## Work to be completed
Below are some records. Return exactly the lines from the one containing "Rendered at 1500 by 1125 pixels." through the one containing "Identify the document", both included, and only those.

## Given data
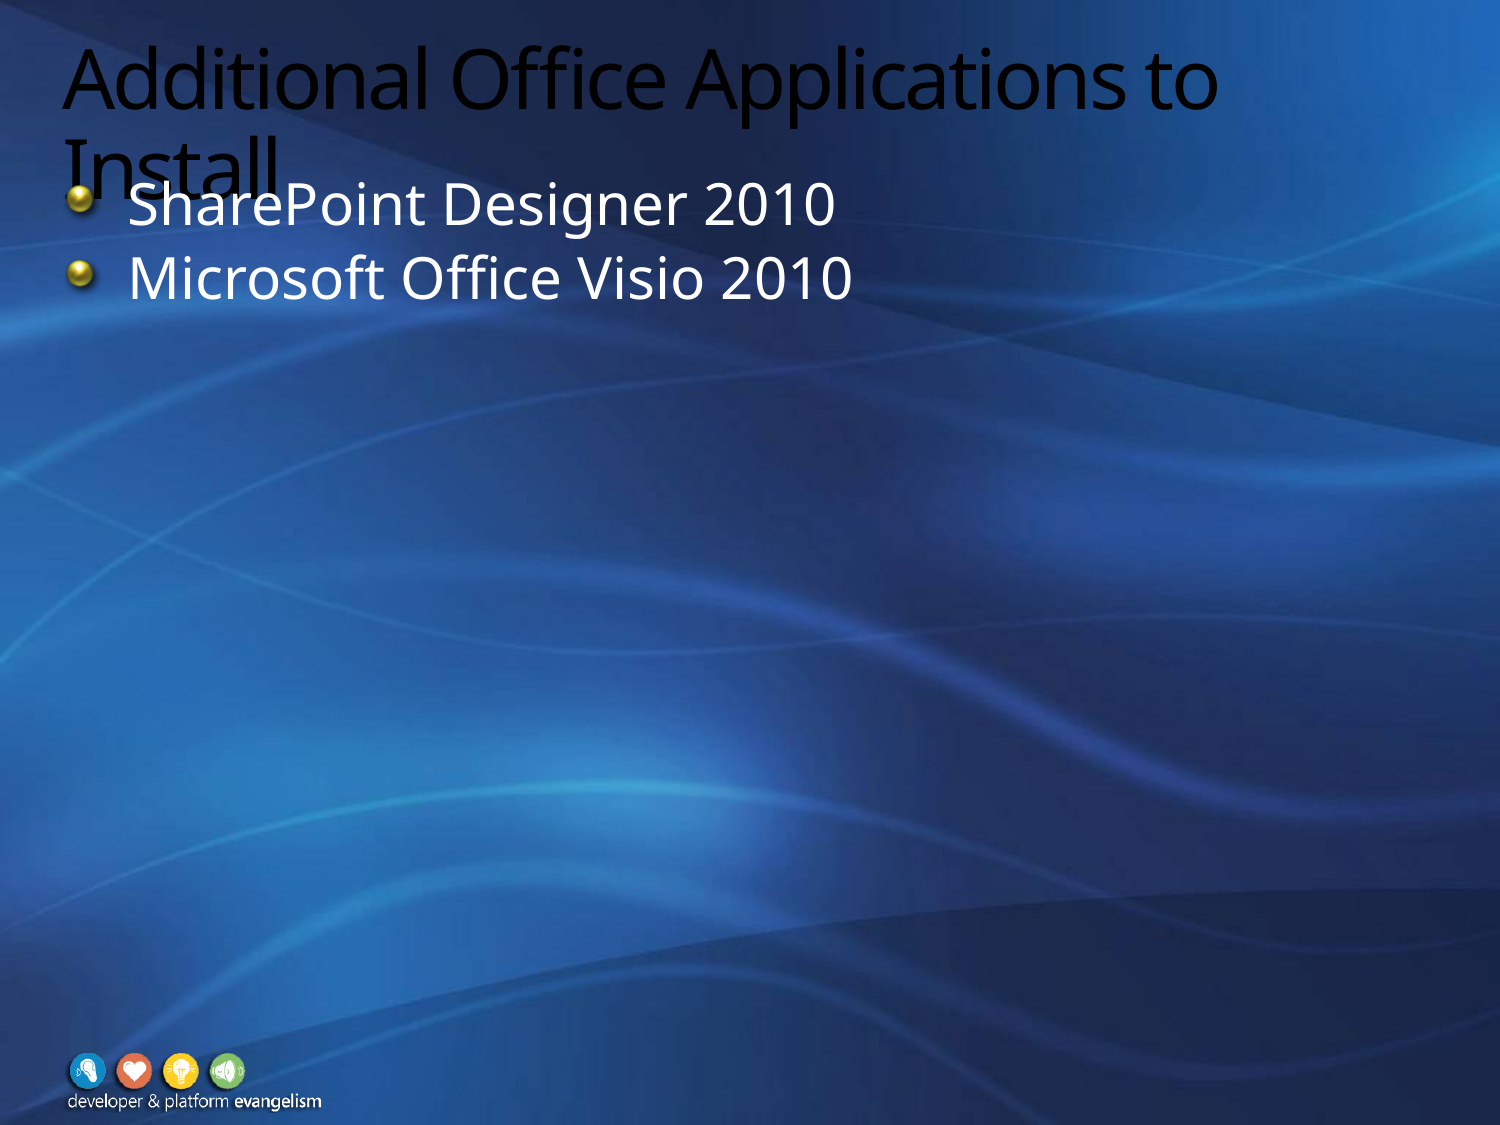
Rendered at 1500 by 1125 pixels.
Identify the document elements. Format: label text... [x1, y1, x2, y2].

==

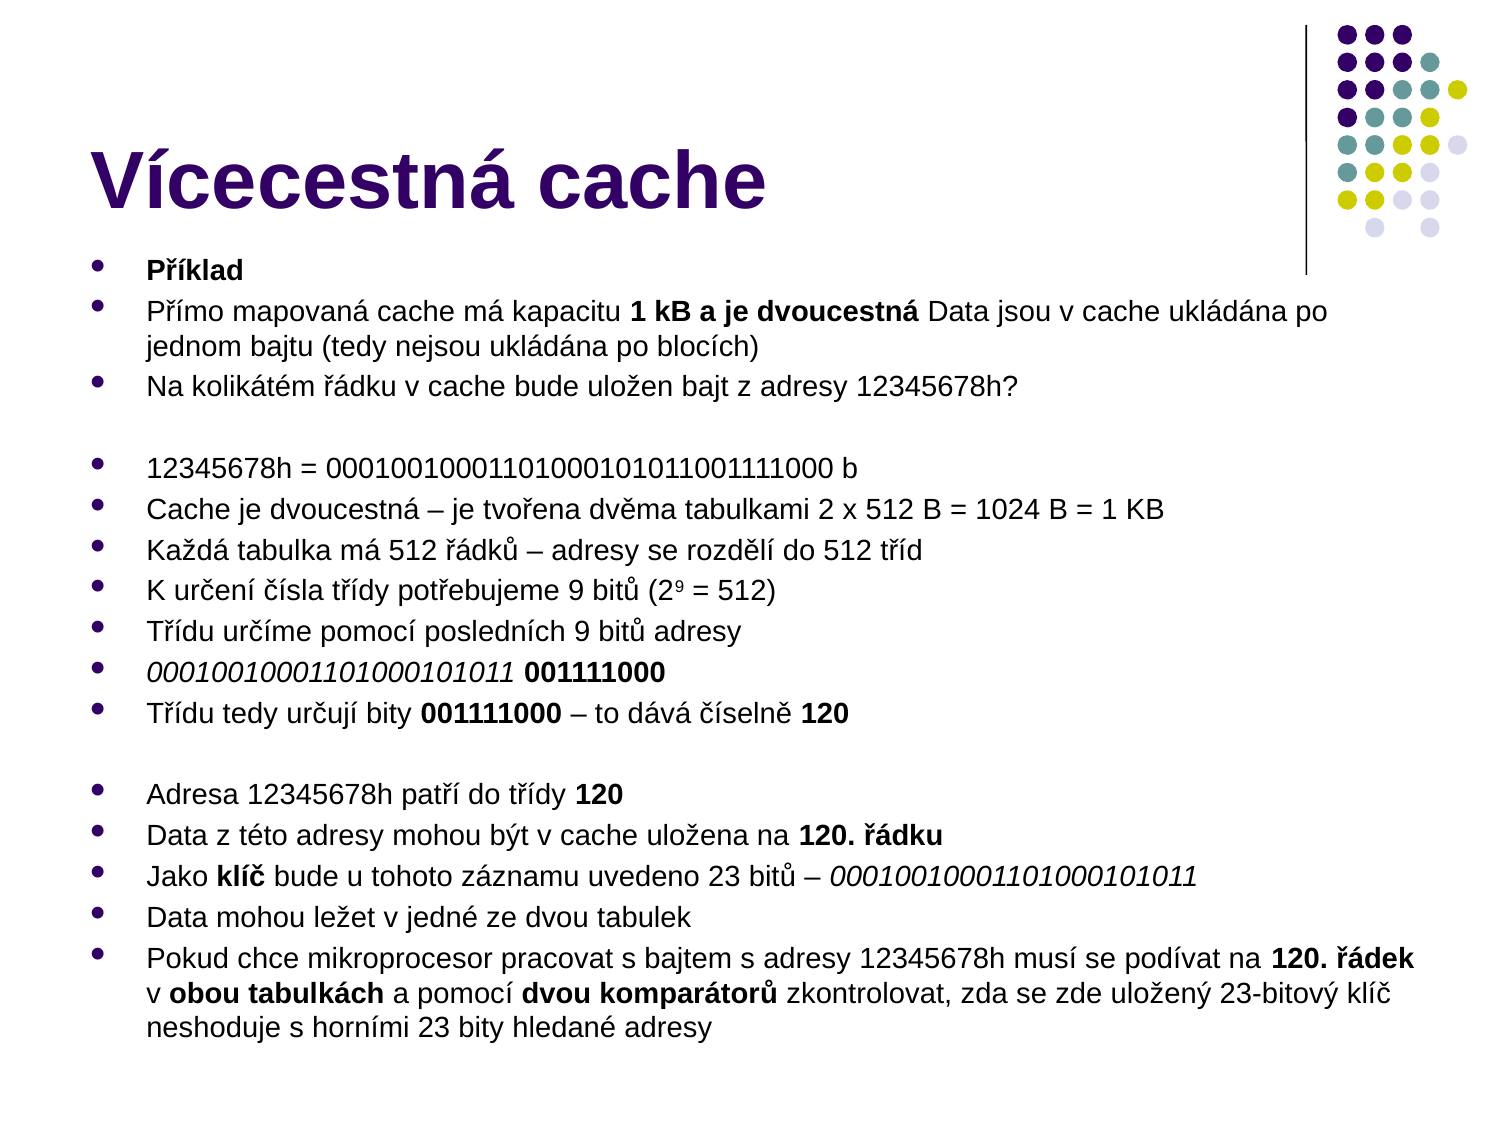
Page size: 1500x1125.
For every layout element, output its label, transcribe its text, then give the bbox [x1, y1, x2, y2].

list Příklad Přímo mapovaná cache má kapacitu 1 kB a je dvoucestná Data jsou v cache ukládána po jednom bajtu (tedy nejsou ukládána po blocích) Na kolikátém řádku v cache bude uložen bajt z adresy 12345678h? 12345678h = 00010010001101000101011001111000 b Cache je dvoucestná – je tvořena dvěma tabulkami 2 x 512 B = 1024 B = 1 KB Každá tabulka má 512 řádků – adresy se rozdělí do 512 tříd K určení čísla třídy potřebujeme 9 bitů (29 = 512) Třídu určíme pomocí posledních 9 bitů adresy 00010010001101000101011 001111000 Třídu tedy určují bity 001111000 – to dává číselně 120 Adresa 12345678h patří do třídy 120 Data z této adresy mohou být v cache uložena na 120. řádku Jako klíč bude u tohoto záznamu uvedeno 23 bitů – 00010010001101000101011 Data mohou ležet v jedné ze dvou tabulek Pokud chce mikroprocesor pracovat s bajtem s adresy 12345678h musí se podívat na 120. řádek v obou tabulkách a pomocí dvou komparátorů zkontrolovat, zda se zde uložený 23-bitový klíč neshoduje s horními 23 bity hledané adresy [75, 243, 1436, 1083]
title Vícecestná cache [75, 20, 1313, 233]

## Output for this task
Rendered at 1500 by 1125 pixels.
Identify the document elements. Format: label text... [x1, y1, x2, y2].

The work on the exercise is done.